#### Problem to solve
Report every line below that holds the word "gość".

#### Provided material
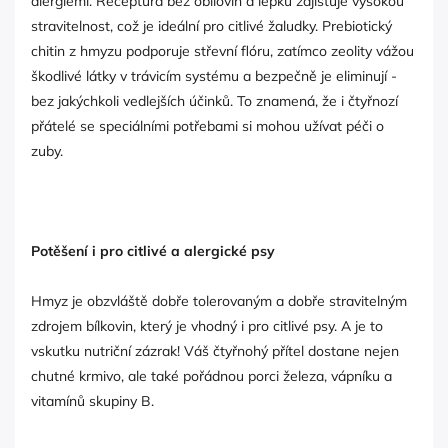
alergiemi. Receptura bez obilovin a lepku zajišťuje vysokou
stravitelnost, což je ideální pro citlivé žaludky. Prebiotický
chitin z hmyzu podporuje střevní flóru, zatímco zeolity vážou
škodlivé látky v trávicím systému a bezpečně je eliminují -
bez jakýchkoli vedlejších účinků. To znamená, že i čtyřnozí
přátelé se speciálními potřebami si mohou užívat péči o
zuby.
Potěšení i pro citlivé a alergické psy
Hmyz je obzvláště dobře tolerovaným a dobře stravitelným
zdrojem bílkovin, který je vhodný i pro citlivé psy. A je to
vskutku nutriční zázrak! Váš čtyřnohý přítel dostane nejen
chutné krmivo, ale také pořádnou porci železa, vápníku a
vitamínů skupiny B.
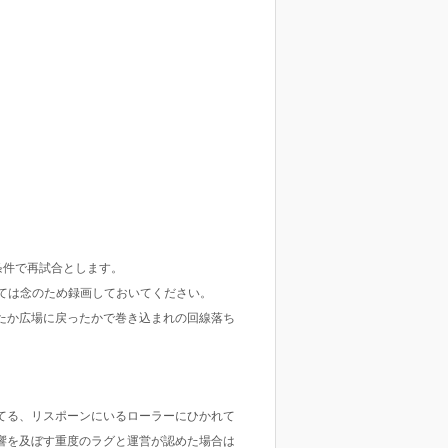
条件で再試合とします。
いては念のため録画しておいてください。
たか広場に戻ったかで巻き込まれの回線落ち
てる、リスポーンにいるローラーにひかれて
響を及ぼす重度のラグと運営が認めた場合は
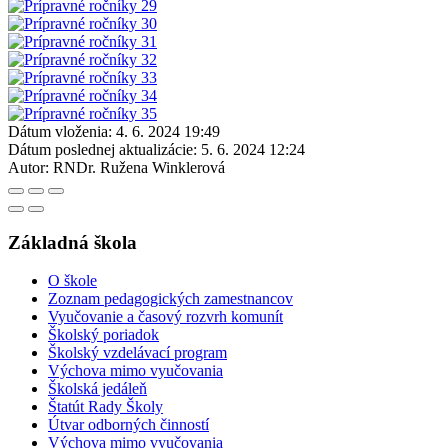
Dátum vloženia:
4. 6. 2024 19:49
Dátum poslednej aktualizácie:
5. 6. 2024 12:24
Autor:
RNDr. Ružena Winklerová
Základná škola
O škole
Zoznam pedagogických zamestnancov
Vyučovanie a časový rozvrh komunít
Školský poriadok
Školský vzdelávací program
Výchova mimo vyučovania
Školská jedáleň
Štatút Rady Školy
Útvar odborných činností
Výchova mimo vyučovania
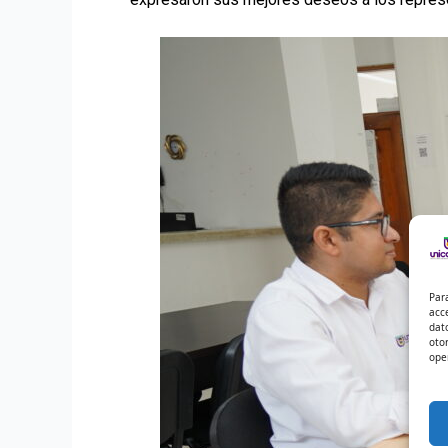
Par
acc
dat
oto
ope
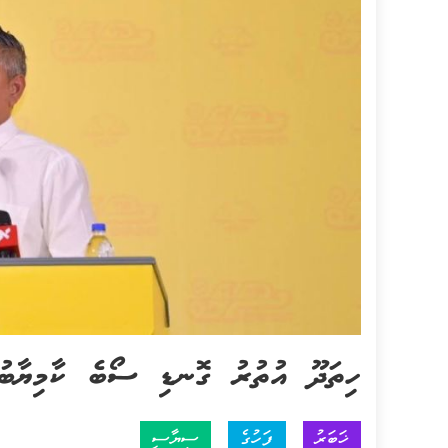
ހިތަދޫ އުތުރު ގޮނޑި ސޯބެ ކާމިޔާބުކު
ޚަބަރު
ފަހުގެ
ސިޔާސީ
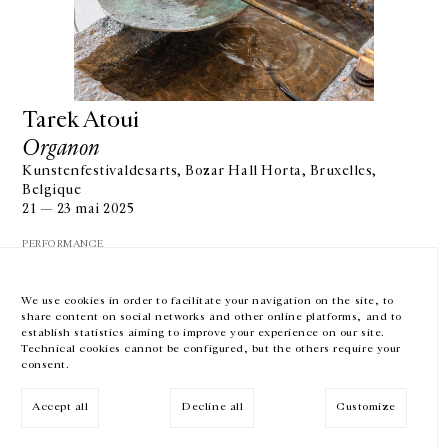
GALERIE CHANTAL CROUSEL
10 RUE CHARLOT, 75003 PARIS
T.
+33 1 42 77 38 87
Tarek Atoui
GALERIE@CROUSEL.COM
Organon
HORAIRES D'OUVERTURE
Kunstenfestivaldesarts, Bozar Hall Horta, Bruxelles,
DU MARDI AU VENDREDI
Belgique
10H-18H
LE SAMEDI
21 — 23 mai 2025
11H-19H
PERFORMANCE
LES ESPACES DE LA GALERIE SERONT FERMÉS À PARTIR DU 23 JUILLET
JUSQU'AU 4 SEPTEMBRE INCLUS
We use cookies in order to facilitate your navigation on the site, to
share content on social networks and other online platforms, and to
Facebook
Instagram
EN
FR
中文
establish statistics aiming to improve your experience on our site.
Technical cookies cannot be configured, but the others require your
consent.
Inscrivez-vous à notre newsletter
VOIR LA SUITE
Accept all
Decline all
Customize
© Galerie Chantal Crousel 2026
Mentions légales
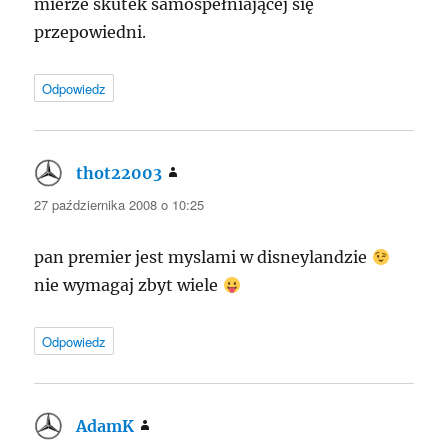
mierze skutek samospełniającej się
przepowiedni.
Odpowiedz
thot22003
pisze:
27 października 2008 o 10:25
pan premier jest myslami w disneylandzie
nie wymagaj zbyt wiele
Odpowiedz
AdamK
pisze:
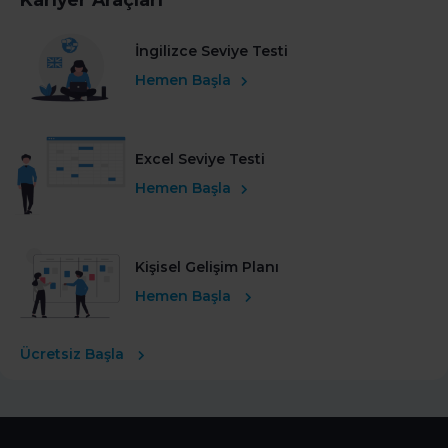
İngilizce Seviye Testi
Hemen Başla
Excel Seviye Testi
Hemen Başla
Kişisel Gelişim Planı
Hemen Başla
Ücretsiz Başla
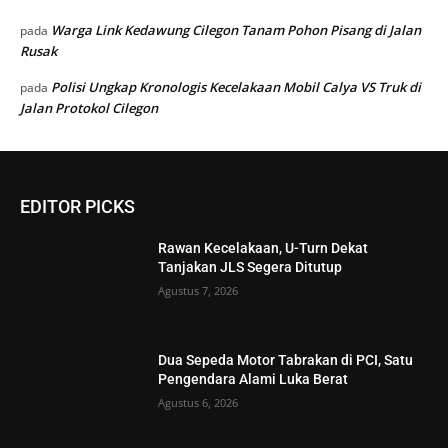
Warga Link Kedawung Cilegon Tanam Pohon Pisang di Jalan
pada
Rusak
Polisi Ungkap Kronologis Kecelakaan Mobil Calya VS Truk di
pada
Jalan Protokol Cilegon
EDITOR PICKS
Rawan Kecelakaan, U-Turn Dekat
Tanjakan JLS Segera Ditutup
Agustus 7, 2026
Dua Sepeda Motor Tabrakan di PCI, Satu
Pengendara Alami Luka Berat
Agustus 6, 2026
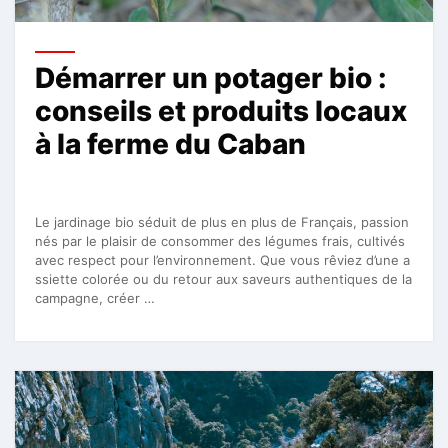
Démarrer un potager bio :
conseils et produits locaux
à la ferme du Caban
Le jardinage bio séduit de plus en plus de Français, passion
nés par le plaisir de consommer des légumes frais, cultivés
avec respect pour l’environnement. Que vous rêviez d’une a
ssiette colorée ou du retour aux saveurs authentiques de la
campagne, créer …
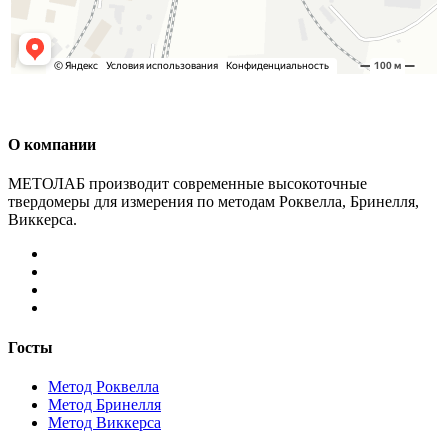
О компании
МЕТОЛАБ производит современные высокоточные
твердомеры для измерения по методам Роквелла, Бринелля,
Виккерса.
Госты
Метод Роквелла
Метод Бринелля
Метод Виккерса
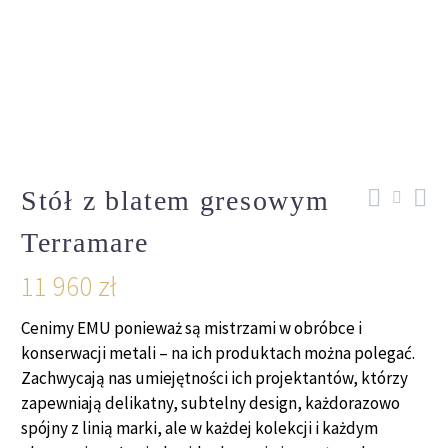
Stół z blatem gresowym
Terramare
11 960
zł
Cenimy EMU ponieważ są mistrzami w obróbce i
konserwacji metali – na ich produktach można polegać.
Zachwycają nas umiejętności ich projektantów, którzy
zapewniają delikatny, subtelny design, każdorazowo
spójny z linią marki, ale w każdej kolekcji i każdym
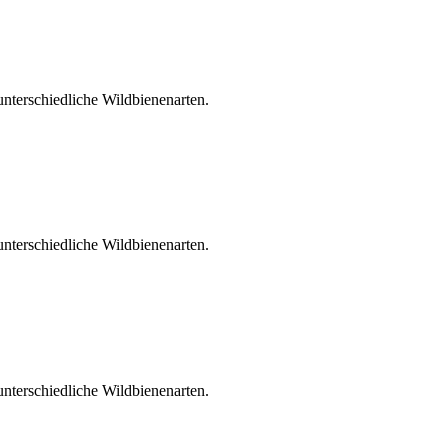
unterschiedliche Wildbienenarten.
unterschiedliche Wildbienenarten.
unterschiedliche Wildbienenarten.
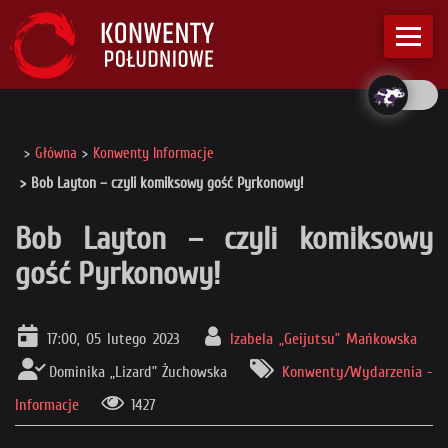
Główna
Konwenty Informacje
Bob Layton – czyli komiksowy gość Pyrkonowy!
Bob Layton – czyli komiksowy
gość Pyrkonowy!
17:00, 05 lutego 2023
Izabela „Geijutsu” Mańkowska
Dominika „Lizard” Żuchowska
Konwenty/Wydarzenia -
Informacje
1427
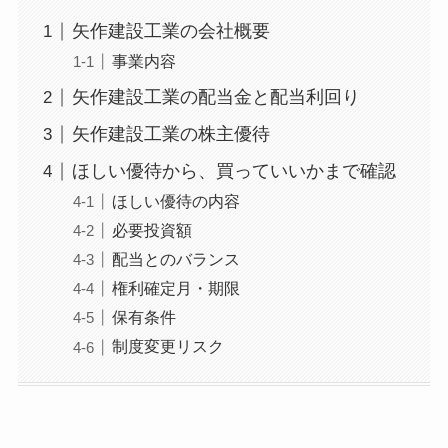
矢作建設工業の会社概要
事業内容
矢作建設工業の配当金と配当利回り
矢作建設工業の株主優待
ほしい優待から、買っていいかまで確認
ほしい優待の内容
必要投資額
配当とのバランス
権利確定月・期限
保有条件
制度変更リスク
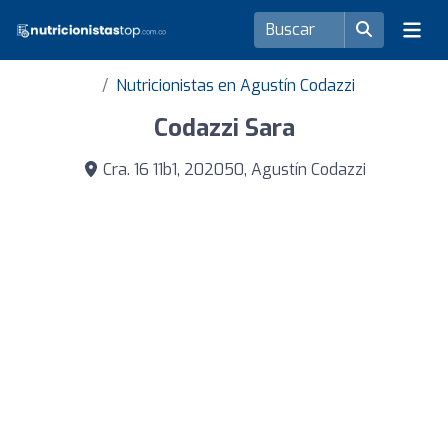
Nutricionistas en Agustín Codazzi
Codazzi Sara
Cra. 16 11b1, 202050, Agustín Codazzi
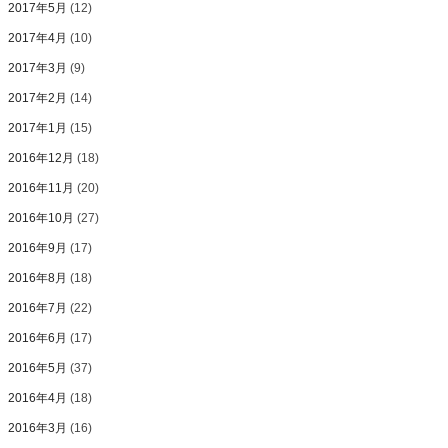
2017年5月
(12)
2017年4月
(10)
2017年3月
(9)
2017年2月
(14)
2017年1月
(15)
2016年12月
(18)
2016年11月
(20)
2016年10月
(27)
2016年9月
(17)
2016年8月
(18)
2016年7月
(22)
2016年6月
(17)
2016年5月
(37)
2016年4月
(18)
2016年3月
(16)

#### Exercise answer
Bob Layton – czyli komiksowy gość Pyrkonowy!
gość Pyrkonowy!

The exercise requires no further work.